As for the province of Sindh, no medical college or teaching hospital is staffed by recognized and competent psychiatrists.
To touch once again on the subject of Dr Abdul Qadeer Khan's behaviour and the suit he has filed in the Sindh High Court against those who established the IBS, a reading of how the good Dr Khan, the plaintiff, modestly and publicly describes himself, cannot, of course, 'shock' anyone (we are beyond that particular emotion), but it should distress even his most ardent admirers. To repeat: "The Plaintiff is a national hero. He is singularly responsible for facilitating the requisition of nuclear technology for Pakistan, developing the 'enrichment of uranium plant' at Kahuta, and an atomic bomb for the country. He has also been the recipient of many awards, including the national awards of 'Nishan-i-Imtiaz' and 'Hilal-i-Imtiaz'. Apart from being a renowned scientist of international repute, the Plaintiff is a philanthropist with many charitable projects to his credit.

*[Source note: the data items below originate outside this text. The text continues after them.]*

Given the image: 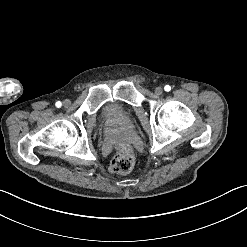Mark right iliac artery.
Returning a JSON list of instances; mask_svg holds the SVG:
<instances>
[{"instance_id": "obj_1", "label": "right iliac artery", "mask_w": 247, "mask_h": 247, "mask_svg": "<svg viewBox=\"0 0 247 247\" xmlns=\"http://www.w3.org/2000/svg\"><path fill=\"white\" fill-rule=\"evenodd\" d=\"M56 107L60 108L62 106V103L60 101L56 102Z\"/></svg>"}]
</instances>
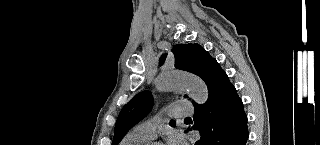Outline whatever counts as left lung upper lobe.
Returning a JSON list of instances; mask_svg holds the SVG:
<instances>
[{
  "instance_id": "obj_1",
  "label": "left lung upper lobe",
  "mask_w": 320,
  "mask_h": 145,
  "mask_svg": "<svg viewBox=\"0 0 320 145\" xmlns=\"http://www.w3.org/2000/svg\"><path fill=\"white\" fill-rule=\"evenodd\" d=\"M172 52L175 56V68L201 76L205 67L214 59L197 43L176 44ZM167 54L160 58L164 63ZM153 97L149 91H144L134 96L121 110L116 122L112 145H117L122 137L142 120L150 111ZM175 125L174 121L169 123Z\"/></svg>"
}]
</instances>
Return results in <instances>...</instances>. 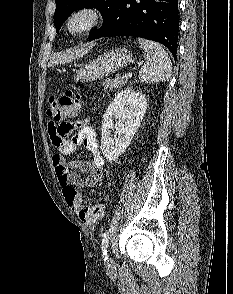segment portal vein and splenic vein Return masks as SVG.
Masks as SVG:
<instances>
[{
    "label": "portal vein and splenic vein",
    "mask_w": 233,
    "mask_h": 294,
    "mask_svg": "<svg viewBox=\"0 0 233 294\" xmlns=\"http://www.w3.org/2000/svg\"><path fill=\"white\" fill-rule=\"evenodd\" d=\"M132 77V73H127V74H125V75H122L120 78L123 80V79H129V78H131Z\"/></svg>",
    "instance_id": "obj_1"
}]
</instances>
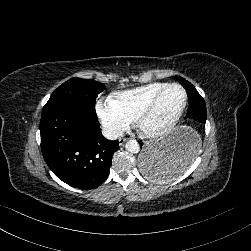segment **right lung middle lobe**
<instances>
[{"label": "right lung middle lobe", "instance_id": "1", "mask_svg": "<svg viewBox=\"0 0 251 251\" xmlns=\"http://www.w3.org/2000/svg\"><path fill=\"white\" fill-rule=\"evenodd\" d=\"M105 85L89 79L73 78L60 85L45 106L54 104H81L94 108L96 98Z\"/></svg>", "mask_w": 251, "mask_h": 251}]
</instances>
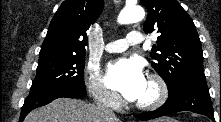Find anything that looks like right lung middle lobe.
<instances>
[{
	"label": "right lung middle lobe",
	"instance_id": "1",
	"mask_svg": "<svg viewBox=\"0 0 221 122\" xmlns=\"http://www.w3.org/2000/svg\"><path fill=\"white\" fill-rule=\"evenodd\" d=\"M85 56H57L39 59L30 91L70 86L85 89Z\"/></svg>",
	"mask_w": 221,
	"mask_h": 122
}]
</instances>
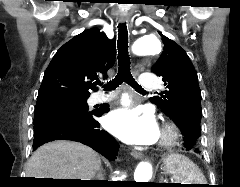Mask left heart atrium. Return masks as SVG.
Wrapping results in <instances>:
<instances>
[{"label": "left heart atrium", "instance_id": "obj_1", "mask_svg": "<svg viewBox=\"0 0 240 187\" xmlns=\"http://www.w3.org/2000/svg\"><path fill=\"white\" fill-rule=\"evenodd\" d=\"M105 126L128 144H152L159 137L158 124L151 113L139 114L135 110L118 109L106 117Z\"/></svg>", "mask_w": 240, "mask_h": 187}]
</instances>
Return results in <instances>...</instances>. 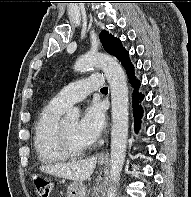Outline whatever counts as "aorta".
<instances>
[{
  "instance_id": "762f6f07",
  "label": "aorta",
  "mask_w": 191,
  "mask_h": 197,
  "mask_svg": "<svg viewBox=\"0 0 191 197\" xmlns=\"http://www.w3.org/2000/svg\"><path fill=\"white\" fill-rule=\"evenodd\" d=\"M102 69L111 90L112 130L110 150L111 186L107 197H116L117 186L126 156L128 138L129 100L125 72L118 61L106 54H86L75 63V70L85 72L90 68ZM80 113L77 109L67 111L64 119L69 122L78 120Z\"/></svg>"
}]
</instances>
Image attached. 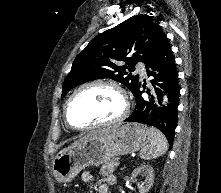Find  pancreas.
Returning <instances> with one entry per match:
<instances>
[{
	"label": "pancreas",
	"mask_w": 221,
	"mask_h": 193,
	"mask_svg": "<svg viewBox=\"0 0 221 193\" xmlns=\"http://www.w3.org/2000/svg\"><path fill=\"white\" fill-rule=\"evenodd\" d=\"M117 162L118 161L116 159H112V160L104 163L101 166L100 174L102 176H108L109 174H112L115 171V168L117 167V165H116Z\"/></svg>",
	"instance_id": "1"
}]
</instances>
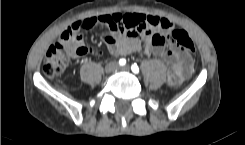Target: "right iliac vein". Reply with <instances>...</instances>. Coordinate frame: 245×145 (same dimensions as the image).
<instances>
[{
  "label": "right iliac vein",
  "instance_id": "obj_1",
  "mask_svg": "<svg viewBox=\"0 0 245 145\" xmlns=\"http://www.w3.org/2000/svg\"><path fill=\"white\" fill-rule=\"evenodd\" d=\"M117 65L115 62H109L106 66H105V72L106 73H112L115 71Z\"/></svg>",
  "mask_w": 245,
  "mask_h": 145
}]
</instances>
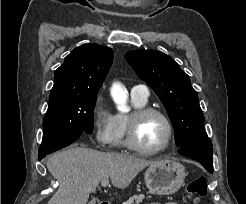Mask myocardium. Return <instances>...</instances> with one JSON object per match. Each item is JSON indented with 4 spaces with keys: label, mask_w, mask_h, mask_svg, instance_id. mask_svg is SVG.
I'll return each instance as SVG.
<instances>
[{
    "label": "myocardium",
    "mask_w": 246,
    "mask_h": 204,
    "mask_svg": "<svg viewBox=\"0 0 246 204\" xmlns=\"http://www.w3.org/2000/svg\"><path fill=\"white\" fill-rule=\"evenodd\" d=\"M150 115H157L161 117L166 123L167 130H168L167 138L163 143V145L154 149L143 147L138 142L137 139L138 128L141 121ZM173 138H174L173 123L169 118V116L163 111L153 107H143V108L135 109L130 115H128L127 129H126V145L131 150L145 155H155L168 149V147L172 143Z\"/></svg>",
    "instance_id": "f54148a6"
}]
</instances>
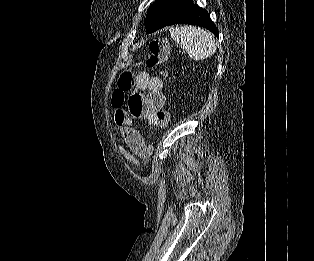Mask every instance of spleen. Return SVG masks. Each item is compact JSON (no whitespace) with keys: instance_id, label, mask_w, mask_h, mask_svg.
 <instances>
[{"instance_id":"3e777b00","label":"spleen","mask_w":314,"mask_h":261,"mask_svg":"<svg viewBox=\"0 0 314 261\" xmlns=\"http://www.w3.org/2000/svg\"><path fill=\"white\" fill-rule=\"evenodd\" d=\"M170 34L194 60L206 59L216 51L217 43L214 36L206 30L192 26L172 27Z\"/></svg>"}]
</instances>
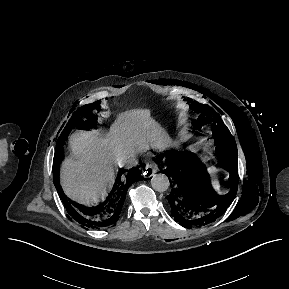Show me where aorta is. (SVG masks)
<instances>
[{
	"instance_id": "1",
	"label": "aorta",
	"mask_w": 289,
	"mask_h": 289,
	"mask_svg": "<svg viewBox=\"0 0 289 289\" xmlns=\"http://www.w3.org/2000/svg\"><path fill=\"white\" fill-rule=\"evenodd\" d=\"M151 186L155 191L164 192L169 187V179L165 174H155L151 179Z\"/></svg>"
}]
</instances>
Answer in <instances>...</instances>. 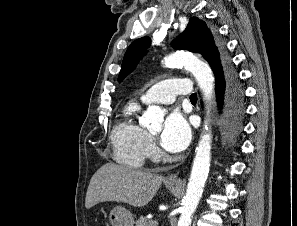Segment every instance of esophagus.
I'll use <instances>...</instances> for the list:
<instances>
[{"mask_svg":"<svg viewBox=\"0 0 297 226\" xmlns=\"http://www.w3.org/2000/svg\"><path fill=\"white\" fill-rule=\"evenodd\" d=\"M178 172H176V173H172V174H170V175H168L167 177H166V181H168V182H176V181H178Z\"/></svg>","mask_w":297,"mask_h":226,"instance_id":"obj_1","label":"esophagus"}]
</instances>
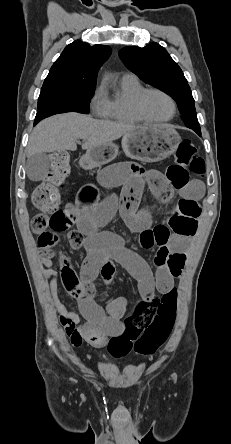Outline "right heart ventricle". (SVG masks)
<instances>
[{
  "label": "right heart ventricle",
  "instance_id": "1",
  "mask_svg": "<svg viewBox=\"0 0 231 444\" xmlns=\"http://www.w3.org/2000/svg\"><path fill=\"white\" fill-rule=\"evenodd\" d=\"M144 89L136 77H122L120 94L109 100L105 118L122 124H137L141 120L135 115L132 105L136 95Z\"/></svg>",
  "mask_w": 231,
  "mask_h": 444
}]
</instances>
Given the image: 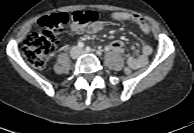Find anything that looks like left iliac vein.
I'll list each match as a JSON object with an SVG mask.
<instances>
[{
    "label": "left iliac vein",
    "instance_id": "1",
    "mask_svg": "<svg viewBox=\"0 0 194 133\" xmlns=\"http://www.w3.org/2000/svg\"><path fill=\"white\" fill-rule=\"evenodd\" d=\"M80 52H81V54H84V53H86V51H85V50H81Z\"/></svg>",
    "mask_w": 194,
    "mask_h": 133
}]
</instances>
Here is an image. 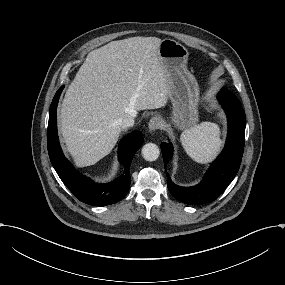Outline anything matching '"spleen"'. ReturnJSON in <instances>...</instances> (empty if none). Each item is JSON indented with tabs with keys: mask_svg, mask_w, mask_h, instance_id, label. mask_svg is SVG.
I'll list each match as a JSON object with an SVG mask.
<instances>
[{
	"mask_svg": "<svg viewBox=\"0 0 285 285\" xmlns=\"http://www.w3.org/2000/svg\"><path fill=\"white\" fill-rule=\"evenodd\" d=\"M180 141L188 156L201 164L212 161L223 143L219 126L211 122H202L185 130L180 136Z\"/></svg>",
	"mask_w": 285,
	"mask_h": 285,
	"instance_id": "obj_1",
	"label": "spleen"
}]
</instances>
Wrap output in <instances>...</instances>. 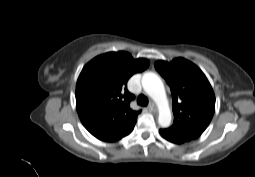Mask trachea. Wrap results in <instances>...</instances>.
Wrapping results in <instances>:
<instances>
[{"label": "trachea", "mask_w": 255, "mask_h": 177, "mask_svg": "<svg viewBox=\"0 0 255 177\" xmlns=\"http://www.w3.org/2000/svg\"><path fill=\"white\" fill-rule=\"evenodd\" d=\"M137 103L139 105H142V106H147L148 105V99L145 95L141 94L137 98Z\"/></svg>", "instance_id": "obj_1"}]
</instances>
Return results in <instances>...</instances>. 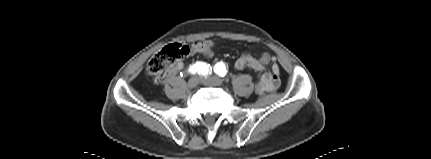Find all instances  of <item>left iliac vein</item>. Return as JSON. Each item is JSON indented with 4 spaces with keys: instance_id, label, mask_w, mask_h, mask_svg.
<instances>
[{
    "instance_id": "1",
    "label": "left iliac vein",
    "mask_w": 431,
    "mask_h": 159,
    "mask_svg": "<svg viewBox=\"0 0 431 159\" xmlns=\"http://www.w3.org/2000/svg\"><path fill=\"white\" fill-rule=\"evenodd\" d=\"M200 82L208 86H220L222 85V79L217 76H209L202 78Z\"/></svg>"
}]
</instances>
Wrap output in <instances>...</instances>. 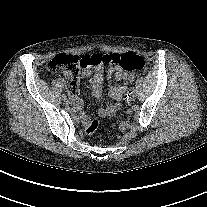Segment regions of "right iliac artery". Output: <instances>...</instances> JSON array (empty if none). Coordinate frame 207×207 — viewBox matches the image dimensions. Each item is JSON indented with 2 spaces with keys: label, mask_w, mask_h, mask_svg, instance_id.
Wrapping results in <instances>:
<instances>
[{
  "label": "right iliac artery",
  "mask_w": 207,
  "mask_h": 207,
  "mask_svg": "<svg viewBox=\"0 0 207 207\" xmlns=\"http://www.w3.org/2000/svg\"><path fill=\"white\" fill-rule=\"evenodd\" d=\"M62 98L64 101L67 99V97L65 95H63Z\"/></svg>",
  "instance_id": "1"
}]
</instances>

"It is pertinent to point out that the Plaintiff derives great respect and trust in society, with the result that many on his solo call richly contribute to any charitable endeavour."
The arguments and hearings of Dr Khan's suit and of the counter-suit filed against him continue in the Sindh High Court. At the last hearing on January 14, Dr Khan's lawyer Farogh Naseem brought in his senior, the highly respected but unfortunately perpetually ailing Mr Mohammad Ali Sayeed who at the outset sought an adjournment on the ground of ill health. The adjournment was granted and the case will be taken up again on January 29 (we hope).
At the hearing the advocate of the IBS, Kazim Hassan, suggested that "it would be appropriate to have an interim arrangement in the form and style of an ad-hoc committee which would oversee the running of the institute." This suggestion was resisted by Dr Khan's lawyers.
However, Justice Zahid Qurban Ali Alvi observed: "Since it is the concern of this court that the patients should not suffer and an assurance is held out that the patients are being looked at, the Official Assignee is requested to look at the IBS as it stands today, check the number of patients treated daily and the number of patients that have been treated after this dispute has occurred. He should also ascertain the number of psychiatrists attending the patients. The psychiatrists would be in the category of specialists who would be attending to the patients."
Afterthought: The last time my learned friend Mohammad Ali Sayeed appeared against me was in the Supreme Court at Islamabad in 1999 when he was representing the real estate developers of the infamous 'Glass Towers' on the main Clifton Road. He opened up by coughing and spluttering and immediately sought an adjournment. Chief Justice Ajmal Mian who had given due notice and assembled a bench of five, would not hear of it. Mohammad Ali Sayeed then asked if his junior, Farogh Naseem, who was then not qualified to appear before the Supreme Court, could plead on his behalf. No objection was raised. Farogh pleaded and lost. The offending portion of 'Glass Towers' was ordered to be demolished. This petition was filed in August 1996 and it took us three years to get a decision from the Supreme Court (1999 SCMR 2089).